ADR comes in many formats. It is therefore imperative to consider the nature of the grievance and many other factors before settling on the best process that may work between the disagreeing parties. The following are some of the best techniques you can choose between when it comes to construction projects’ conflict resolutions.

  • Mediation: The negotiation is facilitated by an unbiased third party. This individual has no powers to make any decisions. However, he/she makes a list of the points each party says and determines where they both compromise. Through this open discussion between the involved individuals, future disputes can be avoided.
  • Conciliation: Involves a conciliator who leads and makes sure the negotiations goes off smoothly. He/she is not involved in dealing with or hearing any issues between the parties.
  • Early Neutral Evaluation: Involves a neutral party who guides the individuals involved through the issue. After the guidance, they are left to negotiate alone. The method is implemented at an early stage to cut on high costs.
  • Mini Trial:
    Complex questing based on facts and laws is done here. The case is heard by some senior manager after which negotiation is carried out by the management system. Experts and lawyers might be hired.
  • Adjudication: An experienced third party is hired to give a decision on the conflict. Both parties tell their own side of the story and present pieces of evidence after which the adjudicator makes a resolution.
  • Arbitration: An arbitrator hears what both individuals involved have to say from which he/she makes a binding or a non-binding ruling. Both parties must agree to adhere to the decision through signatures.
Benefits of Alternative Dispute Resolution

Unlike other methods of conflict resolution, ADR takes into account what both parties have to say and finds a win-win solution to the dispute. It offers some practical, adaptable, flexible and creative solution that would never have been reached through litigation. The list of benefits a construction company accrues for using ADR is, therefore, a mile long. However, here are some of the notable pros of the practice:

  • No legal fees
  • Saves on time, court cases take even years.
  • Parties involved somehow have control over the outcome
  • Less formal
  • Focuses of compromise rather than a win-lose resolution
  • Keeps worker’s relationships healthy
  • Results in less severe decisions such as an apology later rather than fines and suspensions.
When to use and when to avoid ADR

Using ADR in any construction project is excellent and can help cut on legal costs while improving the work environment for both parties. However, it is not appropriate for every conflict or situation.

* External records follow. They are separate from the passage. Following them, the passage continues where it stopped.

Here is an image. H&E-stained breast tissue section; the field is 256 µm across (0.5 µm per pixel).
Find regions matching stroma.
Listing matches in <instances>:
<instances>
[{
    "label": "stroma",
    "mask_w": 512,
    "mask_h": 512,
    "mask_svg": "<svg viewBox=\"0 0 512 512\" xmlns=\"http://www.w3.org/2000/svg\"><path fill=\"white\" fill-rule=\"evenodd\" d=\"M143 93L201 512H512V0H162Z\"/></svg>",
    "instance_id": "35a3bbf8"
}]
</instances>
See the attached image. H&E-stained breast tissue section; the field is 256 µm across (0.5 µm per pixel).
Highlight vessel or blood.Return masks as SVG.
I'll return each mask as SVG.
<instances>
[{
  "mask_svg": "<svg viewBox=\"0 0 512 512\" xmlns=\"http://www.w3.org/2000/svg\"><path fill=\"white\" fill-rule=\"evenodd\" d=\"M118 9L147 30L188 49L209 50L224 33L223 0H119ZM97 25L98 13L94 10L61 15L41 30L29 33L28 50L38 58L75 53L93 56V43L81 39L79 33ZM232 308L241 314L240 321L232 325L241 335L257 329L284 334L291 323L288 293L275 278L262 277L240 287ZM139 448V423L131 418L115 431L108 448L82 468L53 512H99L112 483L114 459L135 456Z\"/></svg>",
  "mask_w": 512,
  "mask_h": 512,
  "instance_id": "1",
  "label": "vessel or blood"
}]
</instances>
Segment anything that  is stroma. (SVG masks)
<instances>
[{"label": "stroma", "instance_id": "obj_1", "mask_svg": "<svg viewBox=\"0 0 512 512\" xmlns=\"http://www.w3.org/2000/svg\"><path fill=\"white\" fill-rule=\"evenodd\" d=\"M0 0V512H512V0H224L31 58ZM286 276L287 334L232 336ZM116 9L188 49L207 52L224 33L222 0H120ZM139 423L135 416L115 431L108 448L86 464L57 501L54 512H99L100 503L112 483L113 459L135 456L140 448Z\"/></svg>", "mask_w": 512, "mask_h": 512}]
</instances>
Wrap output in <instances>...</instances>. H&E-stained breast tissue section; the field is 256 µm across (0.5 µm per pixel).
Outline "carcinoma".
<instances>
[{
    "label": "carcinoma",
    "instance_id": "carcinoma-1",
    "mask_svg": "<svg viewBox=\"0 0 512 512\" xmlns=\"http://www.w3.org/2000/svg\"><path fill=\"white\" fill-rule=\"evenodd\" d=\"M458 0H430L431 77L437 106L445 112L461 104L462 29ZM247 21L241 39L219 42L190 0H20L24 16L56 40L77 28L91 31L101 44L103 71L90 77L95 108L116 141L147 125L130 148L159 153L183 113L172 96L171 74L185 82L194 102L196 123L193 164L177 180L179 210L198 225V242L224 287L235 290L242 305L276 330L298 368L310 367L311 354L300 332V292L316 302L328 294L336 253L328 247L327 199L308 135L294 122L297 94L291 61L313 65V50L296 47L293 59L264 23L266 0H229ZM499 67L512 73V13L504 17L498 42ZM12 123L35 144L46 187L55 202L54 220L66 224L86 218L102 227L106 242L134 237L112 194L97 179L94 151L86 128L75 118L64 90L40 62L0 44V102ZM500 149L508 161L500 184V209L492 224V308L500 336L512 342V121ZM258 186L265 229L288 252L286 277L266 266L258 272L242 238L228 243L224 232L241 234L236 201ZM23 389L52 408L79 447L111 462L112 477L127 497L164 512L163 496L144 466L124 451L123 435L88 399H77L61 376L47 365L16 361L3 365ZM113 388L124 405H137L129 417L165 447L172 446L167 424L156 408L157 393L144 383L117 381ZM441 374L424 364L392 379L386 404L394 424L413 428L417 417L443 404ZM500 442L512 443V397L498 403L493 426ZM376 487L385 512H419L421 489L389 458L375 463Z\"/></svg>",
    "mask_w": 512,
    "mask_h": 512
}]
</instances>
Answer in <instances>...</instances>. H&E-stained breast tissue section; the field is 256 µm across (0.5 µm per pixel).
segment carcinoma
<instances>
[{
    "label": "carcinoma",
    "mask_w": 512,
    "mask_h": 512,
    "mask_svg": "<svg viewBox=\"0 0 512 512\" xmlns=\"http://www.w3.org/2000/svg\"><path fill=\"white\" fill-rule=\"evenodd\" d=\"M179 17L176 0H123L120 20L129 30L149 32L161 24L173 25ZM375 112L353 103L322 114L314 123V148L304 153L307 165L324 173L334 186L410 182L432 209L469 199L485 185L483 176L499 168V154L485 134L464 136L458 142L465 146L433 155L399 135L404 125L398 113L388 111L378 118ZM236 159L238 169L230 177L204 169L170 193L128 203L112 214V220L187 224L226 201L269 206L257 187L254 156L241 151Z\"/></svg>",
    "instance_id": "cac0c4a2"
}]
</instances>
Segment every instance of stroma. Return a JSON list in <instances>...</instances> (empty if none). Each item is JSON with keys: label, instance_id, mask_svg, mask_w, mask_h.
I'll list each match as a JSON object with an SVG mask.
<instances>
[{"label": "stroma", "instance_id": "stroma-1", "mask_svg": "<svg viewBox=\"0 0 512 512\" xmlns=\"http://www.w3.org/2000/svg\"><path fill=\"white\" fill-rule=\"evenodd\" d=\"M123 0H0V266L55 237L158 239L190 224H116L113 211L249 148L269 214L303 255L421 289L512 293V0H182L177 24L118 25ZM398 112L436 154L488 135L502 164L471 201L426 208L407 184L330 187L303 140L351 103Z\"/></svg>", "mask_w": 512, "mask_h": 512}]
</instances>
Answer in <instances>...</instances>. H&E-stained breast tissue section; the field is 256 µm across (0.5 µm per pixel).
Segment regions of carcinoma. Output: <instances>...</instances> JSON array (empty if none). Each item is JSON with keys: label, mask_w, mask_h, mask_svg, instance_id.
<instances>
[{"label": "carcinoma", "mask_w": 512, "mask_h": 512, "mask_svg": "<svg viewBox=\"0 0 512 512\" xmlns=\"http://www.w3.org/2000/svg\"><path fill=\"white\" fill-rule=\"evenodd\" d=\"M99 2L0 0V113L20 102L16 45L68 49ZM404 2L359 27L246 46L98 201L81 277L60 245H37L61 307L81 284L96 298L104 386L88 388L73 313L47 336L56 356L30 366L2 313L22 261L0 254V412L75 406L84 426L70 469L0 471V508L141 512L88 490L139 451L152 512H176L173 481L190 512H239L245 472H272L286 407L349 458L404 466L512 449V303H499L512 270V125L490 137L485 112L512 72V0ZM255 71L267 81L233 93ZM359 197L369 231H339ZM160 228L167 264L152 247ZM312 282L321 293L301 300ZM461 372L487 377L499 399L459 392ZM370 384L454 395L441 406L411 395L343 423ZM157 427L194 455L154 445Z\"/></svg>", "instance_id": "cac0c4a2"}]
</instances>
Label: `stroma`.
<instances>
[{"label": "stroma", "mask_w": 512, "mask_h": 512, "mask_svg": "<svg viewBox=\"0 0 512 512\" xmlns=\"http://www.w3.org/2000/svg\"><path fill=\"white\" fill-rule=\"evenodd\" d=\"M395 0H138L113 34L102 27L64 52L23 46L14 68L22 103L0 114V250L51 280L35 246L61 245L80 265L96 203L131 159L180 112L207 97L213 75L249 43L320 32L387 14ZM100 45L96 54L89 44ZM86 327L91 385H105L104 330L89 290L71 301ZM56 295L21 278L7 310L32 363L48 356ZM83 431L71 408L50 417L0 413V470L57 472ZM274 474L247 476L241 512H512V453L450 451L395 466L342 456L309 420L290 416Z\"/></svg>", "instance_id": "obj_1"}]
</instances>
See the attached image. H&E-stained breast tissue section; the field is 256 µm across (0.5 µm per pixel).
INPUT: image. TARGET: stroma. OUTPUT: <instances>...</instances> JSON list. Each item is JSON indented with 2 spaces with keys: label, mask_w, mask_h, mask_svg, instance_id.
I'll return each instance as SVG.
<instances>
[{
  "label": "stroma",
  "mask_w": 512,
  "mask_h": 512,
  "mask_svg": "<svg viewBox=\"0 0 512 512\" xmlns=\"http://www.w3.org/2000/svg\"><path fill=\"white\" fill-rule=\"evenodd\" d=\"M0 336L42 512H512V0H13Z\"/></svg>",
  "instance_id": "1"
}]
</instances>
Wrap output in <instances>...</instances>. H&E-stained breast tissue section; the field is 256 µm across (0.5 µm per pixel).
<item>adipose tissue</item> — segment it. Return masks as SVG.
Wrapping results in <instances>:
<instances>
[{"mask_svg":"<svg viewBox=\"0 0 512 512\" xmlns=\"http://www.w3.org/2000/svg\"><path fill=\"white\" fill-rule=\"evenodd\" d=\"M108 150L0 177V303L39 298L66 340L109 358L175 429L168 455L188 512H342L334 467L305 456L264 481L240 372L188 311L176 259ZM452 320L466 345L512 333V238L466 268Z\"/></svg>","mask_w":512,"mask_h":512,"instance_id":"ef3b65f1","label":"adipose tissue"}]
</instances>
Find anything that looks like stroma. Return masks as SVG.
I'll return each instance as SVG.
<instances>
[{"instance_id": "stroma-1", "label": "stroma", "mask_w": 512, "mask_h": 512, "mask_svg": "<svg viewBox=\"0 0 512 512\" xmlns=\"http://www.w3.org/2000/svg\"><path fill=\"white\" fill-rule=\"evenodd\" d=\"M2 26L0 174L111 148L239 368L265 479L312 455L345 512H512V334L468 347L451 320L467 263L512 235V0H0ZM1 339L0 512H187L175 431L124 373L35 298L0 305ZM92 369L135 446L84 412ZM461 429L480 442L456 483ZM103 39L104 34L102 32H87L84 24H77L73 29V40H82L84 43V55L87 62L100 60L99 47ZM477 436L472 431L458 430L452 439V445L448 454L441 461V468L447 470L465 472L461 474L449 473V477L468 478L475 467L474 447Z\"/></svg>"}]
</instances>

ADR is not best if one party has broken the law, is intimidated or has violence fears. The method is also not recommended in power imbalance cases such as fraud, rape or any other type of sexual harassment.

For ADR to work, the involved parties should be ready to stick to the outcomes. They should also trust each other and follow the agreement strictly.

A word from Hao Finder

To save thousands of Kenyan Shillings, lots of stress, and months or years of solving minor conflicts, you should consider employing ADR in your construction projects. Alternative Dispute Resolution offers creative win-win outcomes to any sort of dispute that affects your objectives.